Au large du Yémen notamment, un matin, au départ de Djibouti. "Trois bateaux de pêche, avec entre 4 et 7 personnes à bord de chaque embarcation, armés jusqu'aux dents, avec Kalachnikov et lance tubes. J'ai tout de suite sorti mon flingue, je me suis levé en slip de bain avec ma Go Pro, et un téléphoné, je leur ai dit 'je vous tire dessus si vous m'emmerdez'" se remémore Philippe dont le bateau finira par bénéficier d'une escorte militaire après cet incident. "Ils ont flingué le mât" témoigne t-il, montrant un vaste impact de balles sur ce tube longiligne qui a du être réparé après cet accrochage.

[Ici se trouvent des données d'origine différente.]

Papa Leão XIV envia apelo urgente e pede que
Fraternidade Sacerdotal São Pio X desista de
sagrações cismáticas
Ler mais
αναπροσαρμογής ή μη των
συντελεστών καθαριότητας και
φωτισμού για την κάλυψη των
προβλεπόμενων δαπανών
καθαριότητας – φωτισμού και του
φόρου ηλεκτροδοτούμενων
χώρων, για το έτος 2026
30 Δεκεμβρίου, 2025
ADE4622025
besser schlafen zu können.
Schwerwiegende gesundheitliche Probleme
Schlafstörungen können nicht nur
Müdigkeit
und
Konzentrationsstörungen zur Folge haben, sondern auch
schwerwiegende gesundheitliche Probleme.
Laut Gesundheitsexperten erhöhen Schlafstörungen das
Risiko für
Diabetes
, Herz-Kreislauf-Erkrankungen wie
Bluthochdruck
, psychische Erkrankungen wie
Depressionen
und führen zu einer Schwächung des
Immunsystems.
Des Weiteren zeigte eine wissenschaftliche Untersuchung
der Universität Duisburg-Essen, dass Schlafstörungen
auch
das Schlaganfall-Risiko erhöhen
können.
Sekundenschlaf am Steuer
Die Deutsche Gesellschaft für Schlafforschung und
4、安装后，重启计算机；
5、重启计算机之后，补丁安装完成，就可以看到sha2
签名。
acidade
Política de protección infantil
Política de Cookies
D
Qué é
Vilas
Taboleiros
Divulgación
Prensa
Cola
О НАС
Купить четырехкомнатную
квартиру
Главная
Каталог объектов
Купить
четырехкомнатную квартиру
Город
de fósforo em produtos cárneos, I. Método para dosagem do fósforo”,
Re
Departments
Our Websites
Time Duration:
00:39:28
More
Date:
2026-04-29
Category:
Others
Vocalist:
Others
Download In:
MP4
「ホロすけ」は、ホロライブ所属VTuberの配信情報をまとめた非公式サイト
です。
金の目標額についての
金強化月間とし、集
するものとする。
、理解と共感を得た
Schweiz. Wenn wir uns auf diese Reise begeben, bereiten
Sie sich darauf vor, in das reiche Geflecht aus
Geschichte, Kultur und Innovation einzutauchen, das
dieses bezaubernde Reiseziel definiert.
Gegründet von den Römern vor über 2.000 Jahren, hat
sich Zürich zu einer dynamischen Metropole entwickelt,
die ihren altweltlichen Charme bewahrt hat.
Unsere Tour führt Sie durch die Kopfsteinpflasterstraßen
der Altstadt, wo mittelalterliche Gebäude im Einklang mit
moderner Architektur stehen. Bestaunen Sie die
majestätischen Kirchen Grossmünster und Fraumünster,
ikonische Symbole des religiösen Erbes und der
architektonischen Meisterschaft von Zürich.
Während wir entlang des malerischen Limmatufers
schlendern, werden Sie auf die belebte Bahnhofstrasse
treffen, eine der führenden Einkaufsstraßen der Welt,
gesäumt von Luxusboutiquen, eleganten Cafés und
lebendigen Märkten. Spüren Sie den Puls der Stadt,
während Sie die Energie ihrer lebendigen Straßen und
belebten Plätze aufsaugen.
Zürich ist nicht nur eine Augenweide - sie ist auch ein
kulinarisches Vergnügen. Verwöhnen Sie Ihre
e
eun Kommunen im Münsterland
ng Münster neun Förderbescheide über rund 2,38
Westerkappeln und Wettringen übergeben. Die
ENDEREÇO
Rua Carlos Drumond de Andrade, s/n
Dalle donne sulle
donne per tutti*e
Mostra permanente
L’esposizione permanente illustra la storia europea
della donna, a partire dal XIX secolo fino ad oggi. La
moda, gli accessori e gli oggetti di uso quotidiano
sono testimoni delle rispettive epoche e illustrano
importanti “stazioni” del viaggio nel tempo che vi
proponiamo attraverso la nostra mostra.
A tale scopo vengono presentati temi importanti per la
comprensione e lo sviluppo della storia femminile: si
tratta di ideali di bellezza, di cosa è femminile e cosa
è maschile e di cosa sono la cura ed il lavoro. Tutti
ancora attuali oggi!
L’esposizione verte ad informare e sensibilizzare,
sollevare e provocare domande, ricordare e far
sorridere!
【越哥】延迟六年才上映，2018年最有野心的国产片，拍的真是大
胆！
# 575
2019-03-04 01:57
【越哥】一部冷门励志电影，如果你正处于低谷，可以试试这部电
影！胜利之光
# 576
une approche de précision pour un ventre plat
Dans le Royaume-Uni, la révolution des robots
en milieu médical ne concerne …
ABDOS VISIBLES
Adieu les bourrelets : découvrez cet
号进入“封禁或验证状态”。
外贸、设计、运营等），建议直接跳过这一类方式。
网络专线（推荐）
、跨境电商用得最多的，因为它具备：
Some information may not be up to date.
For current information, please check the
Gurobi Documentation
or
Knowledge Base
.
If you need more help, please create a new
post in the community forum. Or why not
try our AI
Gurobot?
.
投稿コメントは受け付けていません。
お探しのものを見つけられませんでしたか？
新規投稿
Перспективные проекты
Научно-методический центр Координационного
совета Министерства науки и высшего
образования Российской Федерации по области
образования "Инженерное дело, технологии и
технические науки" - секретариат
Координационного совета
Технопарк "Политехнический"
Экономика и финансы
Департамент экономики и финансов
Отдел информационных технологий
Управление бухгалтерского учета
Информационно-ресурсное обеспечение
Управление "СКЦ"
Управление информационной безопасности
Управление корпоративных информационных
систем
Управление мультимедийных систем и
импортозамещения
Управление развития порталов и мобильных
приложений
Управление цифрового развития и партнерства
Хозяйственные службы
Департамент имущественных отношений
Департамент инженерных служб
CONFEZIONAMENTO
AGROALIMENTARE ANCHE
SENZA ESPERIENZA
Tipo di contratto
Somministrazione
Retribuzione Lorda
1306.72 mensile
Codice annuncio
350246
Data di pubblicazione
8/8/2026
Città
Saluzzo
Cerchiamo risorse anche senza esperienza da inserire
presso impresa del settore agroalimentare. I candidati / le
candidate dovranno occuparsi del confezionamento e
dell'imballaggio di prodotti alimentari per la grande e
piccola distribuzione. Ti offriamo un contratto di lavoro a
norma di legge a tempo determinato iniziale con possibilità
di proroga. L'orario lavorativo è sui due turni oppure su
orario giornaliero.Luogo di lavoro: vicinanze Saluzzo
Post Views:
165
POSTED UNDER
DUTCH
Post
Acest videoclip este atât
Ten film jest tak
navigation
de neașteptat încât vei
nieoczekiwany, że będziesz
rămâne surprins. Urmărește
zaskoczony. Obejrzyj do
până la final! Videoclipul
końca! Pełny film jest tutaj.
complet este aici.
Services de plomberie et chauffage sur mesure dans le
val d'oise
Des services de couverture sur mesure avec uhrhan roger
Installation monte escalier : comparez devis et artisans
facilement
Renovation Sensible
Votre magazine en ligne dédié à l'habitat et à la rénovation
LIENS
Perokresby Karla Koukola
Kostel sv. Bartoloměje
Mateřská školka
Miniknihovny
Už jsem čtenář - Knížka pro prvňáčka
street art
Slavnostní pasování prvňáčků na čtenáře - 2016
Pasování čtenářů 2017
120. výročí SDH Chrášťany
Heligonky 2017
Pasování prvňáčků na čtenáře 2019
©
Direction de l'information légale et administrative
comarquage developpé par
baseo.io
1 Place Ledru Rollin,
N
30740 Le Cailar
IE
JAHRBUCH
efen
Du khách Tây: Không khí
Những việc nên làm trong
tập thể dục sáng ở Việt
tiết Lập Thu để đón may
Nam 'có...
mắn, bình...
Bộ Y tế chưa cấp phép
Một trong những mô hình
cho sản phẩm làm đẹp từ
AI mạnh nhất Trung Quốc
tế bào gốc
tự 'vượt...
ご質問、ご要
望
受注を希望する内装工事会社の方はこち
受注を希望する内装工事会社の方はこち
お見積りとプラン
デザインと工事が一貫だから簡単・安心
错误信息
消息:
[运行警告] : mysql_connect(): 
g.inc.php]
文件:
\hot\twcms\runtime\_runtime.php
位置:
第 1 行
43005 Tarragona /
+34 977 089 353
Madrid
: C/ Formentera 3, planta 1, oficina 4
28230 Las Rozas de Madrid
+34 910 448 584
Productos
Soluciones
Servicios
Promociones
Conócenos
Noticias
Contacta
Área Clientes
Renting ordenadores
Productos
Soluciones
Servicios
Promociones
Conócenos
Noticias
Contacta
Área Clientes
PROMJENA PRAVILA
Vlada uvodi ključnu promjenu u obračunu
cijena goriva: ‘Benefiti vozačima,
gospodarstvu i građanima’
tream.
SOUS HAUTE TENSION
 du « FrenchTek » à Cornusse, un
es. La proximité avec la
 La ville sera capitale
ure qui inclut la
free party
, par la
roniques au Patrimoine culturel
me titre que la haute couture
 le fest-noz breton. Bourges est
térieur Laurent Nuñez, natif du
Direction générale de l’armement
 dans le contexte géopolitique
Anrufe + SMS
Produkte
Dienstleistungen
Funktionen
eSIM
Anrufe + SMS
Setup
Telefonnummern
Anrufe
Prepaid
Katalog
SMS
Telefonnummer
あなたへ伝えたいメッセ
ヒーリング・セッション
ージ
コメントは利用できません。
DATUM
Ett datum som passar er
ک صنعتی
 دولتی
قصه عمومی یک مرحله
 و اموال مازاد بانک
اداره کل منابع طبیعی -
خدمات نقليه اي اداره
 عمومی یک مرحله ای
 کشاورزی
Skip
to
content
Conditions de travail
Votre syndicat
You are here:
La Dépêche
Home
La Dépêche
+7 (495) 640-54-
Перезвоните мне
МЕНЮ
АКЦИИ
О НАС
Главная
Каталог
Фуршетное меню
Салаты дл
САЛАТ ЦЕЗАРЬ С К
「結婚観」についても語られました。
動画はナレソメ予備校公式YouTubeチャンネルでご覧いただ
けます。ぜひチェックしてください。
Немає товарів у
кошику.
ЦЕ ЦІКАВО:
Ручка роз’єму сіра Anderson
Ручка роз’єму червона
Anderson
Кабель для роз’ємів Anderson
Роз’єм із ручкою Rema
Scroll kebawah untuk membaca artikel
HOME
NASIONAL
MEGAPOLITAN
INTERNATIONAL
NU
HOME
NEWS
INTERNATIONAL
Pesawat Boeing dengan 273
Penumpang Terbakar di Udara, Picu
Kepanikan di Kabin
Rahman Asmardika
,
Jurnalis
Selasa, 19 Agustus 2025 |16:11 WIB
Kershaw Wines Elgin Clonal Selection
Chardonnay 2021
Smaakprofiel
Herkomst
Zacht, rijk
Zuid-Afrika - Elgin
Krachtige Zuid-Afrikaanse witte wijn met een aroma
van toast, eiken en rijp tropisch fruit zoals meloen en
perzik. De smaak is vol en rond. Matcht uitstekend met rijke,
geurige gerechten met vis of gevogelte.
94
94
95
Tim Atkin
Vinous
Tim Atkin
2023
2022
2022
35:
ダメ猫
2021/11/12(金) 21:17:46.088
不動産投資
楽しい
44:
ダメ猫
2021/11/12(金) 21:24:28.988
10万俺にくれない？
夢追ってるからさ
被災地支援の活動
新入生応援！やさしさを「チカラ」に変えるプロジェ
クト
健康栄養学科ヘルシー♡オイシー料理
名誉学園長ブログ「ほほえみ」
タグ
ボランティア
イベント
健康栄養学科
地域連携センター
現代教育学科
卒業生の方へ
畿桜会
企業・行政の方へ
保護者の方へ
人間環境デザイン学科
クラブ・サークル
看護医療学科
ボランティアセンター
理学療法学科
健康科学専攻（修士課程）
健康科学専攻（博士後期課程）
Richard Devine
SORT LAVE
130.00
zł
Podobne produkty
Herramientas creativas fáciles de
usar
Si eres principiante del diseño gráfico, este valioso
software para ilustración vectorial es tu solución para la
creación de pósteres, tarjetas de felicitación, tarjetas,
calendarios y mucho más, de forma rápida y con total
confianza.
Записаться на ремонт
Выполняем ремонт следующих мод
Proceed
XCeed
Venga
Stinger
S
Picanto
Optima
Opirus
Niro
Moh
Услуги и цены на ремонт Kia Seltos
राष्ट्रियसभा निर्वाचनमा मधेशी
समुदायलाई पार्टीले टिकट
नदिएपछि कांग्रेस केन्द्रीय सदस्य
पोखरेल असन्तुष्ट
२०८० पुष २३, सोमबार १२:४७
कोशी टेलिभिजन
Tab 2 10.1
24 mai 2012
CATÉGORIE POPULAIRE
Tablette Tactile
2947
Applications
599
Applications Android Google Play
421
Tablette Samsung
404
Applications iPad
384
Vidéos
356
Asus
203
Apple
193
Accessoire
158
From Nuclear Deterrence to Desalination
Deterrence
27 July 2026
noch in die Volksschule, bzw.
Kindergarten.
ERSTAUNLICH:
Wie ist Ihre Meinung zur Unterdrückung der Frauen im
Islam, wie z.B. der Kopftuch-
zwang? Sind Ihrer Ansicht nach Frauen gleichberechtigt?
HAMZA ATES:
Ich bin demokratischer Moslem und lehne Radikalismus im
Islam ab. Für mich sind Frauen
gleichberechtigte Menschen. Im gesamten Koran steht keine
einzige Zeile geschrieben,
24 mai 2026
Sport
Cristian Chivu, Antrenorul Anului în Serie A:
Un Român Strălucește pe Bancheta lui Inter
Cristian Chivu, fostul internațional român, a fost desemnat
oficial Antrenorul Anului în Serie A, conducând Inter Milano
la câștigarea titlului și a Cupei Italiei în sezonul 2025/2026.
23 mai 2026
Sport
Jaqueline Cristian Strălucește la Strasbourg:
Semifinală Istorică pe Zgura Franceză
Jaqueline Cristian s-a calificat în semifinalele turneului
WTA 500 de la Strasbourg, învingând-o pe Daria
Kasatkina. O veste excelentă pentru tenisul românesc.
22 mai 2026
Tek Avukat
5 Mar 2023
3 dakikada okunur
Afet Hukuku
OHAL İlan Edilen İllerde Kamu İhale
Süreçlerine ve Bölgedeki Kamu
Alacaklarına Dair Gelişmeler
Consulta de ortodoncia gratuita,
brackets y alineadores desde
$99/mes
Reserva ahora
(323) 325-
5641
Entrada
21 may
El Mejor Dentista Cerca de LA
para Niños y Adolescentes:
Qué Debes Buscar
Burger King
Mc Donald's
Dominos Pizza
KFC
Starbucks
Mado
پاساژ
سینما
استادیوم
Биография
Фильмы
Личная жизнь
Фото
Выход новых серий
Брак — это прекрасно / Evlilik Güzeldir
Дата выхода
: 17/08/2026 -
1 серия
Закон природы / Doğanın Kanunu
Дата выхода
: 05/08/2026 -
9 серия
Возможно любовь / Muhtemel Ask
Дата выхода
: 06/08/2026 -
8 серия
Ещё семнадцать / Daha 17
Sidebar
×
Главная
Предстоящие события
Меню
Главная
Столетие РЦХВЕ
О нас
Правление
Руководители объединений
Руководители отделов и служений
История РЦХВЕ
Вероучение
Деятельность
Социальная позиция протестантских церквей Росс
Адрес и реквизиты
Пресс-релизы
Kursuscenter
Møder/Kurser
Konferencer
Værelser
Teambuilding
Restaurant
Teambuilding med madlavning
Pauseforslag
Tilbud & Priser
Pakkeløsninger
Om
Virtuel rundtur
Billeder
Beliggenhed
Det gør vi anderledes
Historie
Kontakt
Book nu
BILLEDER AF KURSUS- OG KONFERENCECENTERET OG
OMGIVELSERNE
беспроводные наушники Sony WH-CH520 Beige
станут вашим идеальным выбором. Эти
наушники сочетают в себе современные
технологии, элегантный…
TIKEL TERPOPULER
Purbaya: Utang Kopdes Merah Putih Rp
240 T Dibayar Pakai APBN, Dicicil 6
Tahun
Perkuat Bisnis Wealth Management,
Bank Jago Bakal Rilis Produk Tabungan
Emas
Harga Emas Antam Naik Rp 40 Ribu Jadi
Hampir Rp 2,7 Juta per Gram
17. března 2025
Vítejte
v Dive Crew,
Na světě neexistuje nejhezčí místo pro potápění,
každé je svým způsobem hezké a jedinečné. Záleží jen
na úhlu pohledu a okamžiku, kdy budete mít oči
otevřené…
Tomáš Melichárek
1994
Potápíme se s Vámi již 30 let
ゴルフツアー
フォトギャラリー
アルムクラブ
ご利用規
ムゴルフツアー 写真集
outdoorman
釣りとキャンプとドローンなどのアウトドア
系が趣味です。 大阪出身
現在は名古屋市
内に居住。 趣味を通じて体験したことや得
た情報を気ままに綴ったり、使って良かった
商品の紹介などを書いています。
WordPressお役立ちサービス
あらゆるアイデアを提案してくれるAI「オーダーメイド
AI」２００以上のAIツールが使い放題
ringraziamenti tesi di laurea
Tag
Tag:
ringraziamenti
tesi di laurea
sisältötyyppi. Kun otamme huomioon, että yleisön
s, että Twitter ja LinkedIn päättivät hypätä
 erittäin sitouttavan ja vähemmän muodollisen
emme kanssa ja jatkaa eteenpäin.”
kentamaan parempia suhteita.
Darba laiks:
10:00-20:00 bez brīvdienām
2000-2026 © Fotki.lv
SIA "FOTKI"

Une première pour la Route
En 1990, Florence Arthaud signe la première victoire féminine de l’histoire de la "Route du Rhum" à la barre de "Pierre 1er". Le trimaran, livré un an avant la course, mesure un peu plus de 18 mètres en longueur, contre 15 en largeur.
Cette année-là, elle devance un certain Philippe Poupon, qui a remporté l’édition précédente en 1986. Il se souvient de la victoire de cette "amie" mais aussi "concurrente" : "Je connais bien le bateau, même si je n'ai jamais navigué dessus. Florence est arrivé devant moi, proprement, pas de quelques minutes, mais de quelques heures. Bien sûr que je suivais Florence et ce bateau".
Philippe Poupon se souvient avec émotion de celle qui faisait partie de "sa famille" : "C'était un très bon marin, elle avait déjà fait du multicoque avec Biotherm, avec un autre catamaran sur la "Route du Rhum", elle a eu un autre 'Pierre 1er' avant celui-là."
Cap sur Lorient
Arrivé par voie terrestre samedi 2 juillet, Philippe Poupon prend le relais dès ce mardi pour ramener le bateau à Lorient. Là, il doit rejoindre les ateliers de Michel Desjoyaux, le fameux "professeur", victorieux sur la Route du Rhum, la Transat Jacques Vabre, le Vendée Globe, notamment.
C'est un check-up complet qui attend le trimaran, et pour cause, Philippe Poupon l'assure, il sera bien inscrit à la prochaine Route du Rhum, en novembre prochain, avec "Pierre 1er". Une nouvelle odyssée pour ce bateau livré en 1989, et qui a subi les assauts du temps, nécessitant réparations et nouveaux équipements.
Ce navire qui a eu plusieurs vie, a navigué par exemple avec le milliardaire Steve Fossett qui l'a racheté ou pour les besoins d'une super production hollywoodienne : "Waterworld". Dans cette oeuvre de fiction, Kevin Costner parcourt un monde submergé par les océans. Au pied du Palais des festivals, le départ de mardi vers la façade atlantique ne sera peut-être qu'un au revoir, et pas un adieu.